Le vrai problème: la hype

Surtout que le vrai problème est ailleurs. Le pire, ce n'est pas de savoir à l'avance ce qui va se produire dans un épisode (ô douce libération). Le pire, c'est de subir la hype de Twitter. Impossible actuellement de découvrir n'importe quelle œuvre culturelle sans se détacher de cette maudite hype, celle qui accompagne les grandes sorties de films, de séries ou d'albums.

«Tout le monde dit que c'est génial, je ne comprends pas l'engouement» est devenu une réaction de plus en plus courante. Et sur internet comme autour de la machine à café, il est de rigueur de réagir aussi bien à l'œuvre elle-même qu'à sa réception en ligne. Certes, ce phénomène a toujours existé (je crois que la hype était déjà bien présente à l'ère de L'Exorciste). Mais l'engouement est désormais amplifié par l'instantanéité des réseaux sociaux, et à moins d'être toujours les premiers à découvrir une œuvre, il teinte de manière inévitable notre appréciation.

Ce tweet ne contient pas de spoiler.

Sur Twitter, temple des déclarations raccourcies, le sens de la mesure a disparu avec autant de rapidité que nos acquis sociaux. Il ne s'agit plus de dire qu'un épisode de série est excellent, mais de le proclamer, quelques minutes ou heures seulement après sa diffusion, comme le MEILLEUR épisode de cette série voire le MEILLEUR épisode de TOUTES LES SÉRIES. Succession étant devenue la MEILLEURE série qui ait jamais existé. C'était le cas il y a quelques mois avec l'épisode 3 de The Last of Us, et cette semaine avec celui de Succession.
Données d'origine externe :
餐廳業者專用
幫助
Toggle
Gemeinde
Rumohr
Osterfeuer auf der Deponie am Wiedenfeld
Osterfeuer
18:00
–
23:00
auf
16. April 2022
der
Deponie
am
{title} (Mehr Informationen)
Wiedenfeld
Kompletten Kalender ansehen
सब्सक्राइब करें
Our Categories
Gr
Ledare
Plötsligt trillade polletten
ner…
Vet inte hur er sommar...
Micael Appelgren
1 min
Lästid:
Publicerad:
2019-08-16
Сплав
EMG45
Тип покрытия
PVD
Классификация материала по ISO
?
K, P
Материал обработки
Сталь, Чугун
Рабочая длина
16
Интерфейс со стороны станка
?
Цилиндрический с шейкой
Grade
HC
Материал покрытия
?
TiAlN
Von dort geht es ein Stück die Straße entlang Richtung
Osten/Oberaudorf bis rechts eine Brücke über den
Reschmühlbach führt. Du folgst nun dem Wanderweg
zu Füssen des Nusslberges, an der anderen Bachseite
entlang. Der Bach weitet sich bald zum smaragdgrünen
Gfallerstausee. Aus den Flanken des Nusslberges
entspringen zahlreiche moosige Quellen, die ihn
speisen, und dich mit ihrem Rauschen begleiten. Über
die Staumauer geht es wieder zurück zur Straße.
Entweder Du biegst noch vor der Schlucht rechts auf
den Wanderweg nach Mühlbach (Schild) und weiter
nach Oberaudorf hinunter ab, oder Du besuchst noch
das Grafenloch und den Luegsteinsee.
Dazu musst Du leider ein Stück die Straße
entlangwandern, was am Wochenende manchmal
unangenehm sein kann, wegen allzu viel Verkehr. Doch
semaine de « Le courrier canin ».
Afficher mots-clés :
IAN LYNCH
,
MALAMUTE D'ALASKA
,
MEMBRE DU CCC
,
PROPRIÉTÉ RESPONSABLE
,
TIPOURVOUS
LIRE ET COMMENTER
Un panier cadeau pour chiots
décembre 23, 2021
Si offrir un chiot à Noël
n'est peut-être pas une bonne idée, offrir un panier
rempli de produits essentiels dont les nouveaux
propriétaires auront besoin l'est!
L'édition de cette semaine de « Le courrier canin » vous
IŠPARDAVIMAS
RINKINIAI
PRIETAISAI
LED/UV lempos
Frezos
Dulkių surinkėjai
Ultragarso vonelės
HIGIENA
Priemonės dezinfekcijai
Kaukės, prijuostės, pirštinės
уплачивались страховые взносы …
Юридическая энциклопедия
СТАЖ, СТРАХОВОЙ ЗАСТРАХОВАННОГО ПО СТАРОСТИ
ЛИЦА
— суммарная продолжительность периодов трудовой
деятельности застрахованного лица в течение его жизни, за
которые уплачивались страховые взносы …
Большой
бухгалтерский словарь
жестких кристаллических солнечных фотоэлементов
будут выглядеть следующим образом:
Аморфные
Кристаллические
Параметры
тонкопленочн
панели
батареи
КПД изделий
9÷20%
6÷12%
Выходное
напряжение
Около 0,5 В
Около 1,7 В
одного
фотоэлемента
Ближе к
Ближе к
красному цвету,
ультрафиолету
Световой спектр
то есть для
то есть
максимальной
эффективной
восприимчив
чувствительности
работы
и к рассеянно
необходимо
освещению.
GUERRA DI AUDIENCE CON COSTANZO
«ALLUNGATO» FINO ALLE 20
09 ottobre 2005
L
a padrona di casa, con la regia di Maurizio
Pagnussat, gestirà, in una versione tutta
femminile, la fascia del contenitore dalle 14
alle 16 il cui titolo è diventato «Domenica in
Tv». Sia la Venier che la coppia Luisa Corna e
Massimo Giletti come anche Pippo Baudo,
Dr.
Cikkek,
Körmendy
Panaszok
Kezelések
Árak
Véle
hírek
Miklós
Le public a la mémoire courte. Game of Thrones a, à plusieurs reprises, marqué l'histoire de la télé avec des morts aussi choquantes que déchirantes, tout comme The Wire et Les Sopranos. Buffy contre les vampires a réalisé, avec «The Body», ce qui reste encore le plus bel épisode de télévision sur le décès brutal d'un proche. Et The Leftovers a, chaque semaine de sa diffusion, trouvé de nouvelles manières d'explorer les répercussions du deuil et du traumatisme.

L'excellent «Connor's Wedding» fera certainement date, pour son importance dans l'intrigue de Succession et pour la qualité de son exécution. Mais on pourrait peut-être faire quelques exercices de respiration avant de le qualifier de meilleur épisode de série de tous les temps. Au bout du compte, la hantise des spoilers et la hype ont un résultat identique: étouffer toute possibilité de communication nuancée sur une œuvre.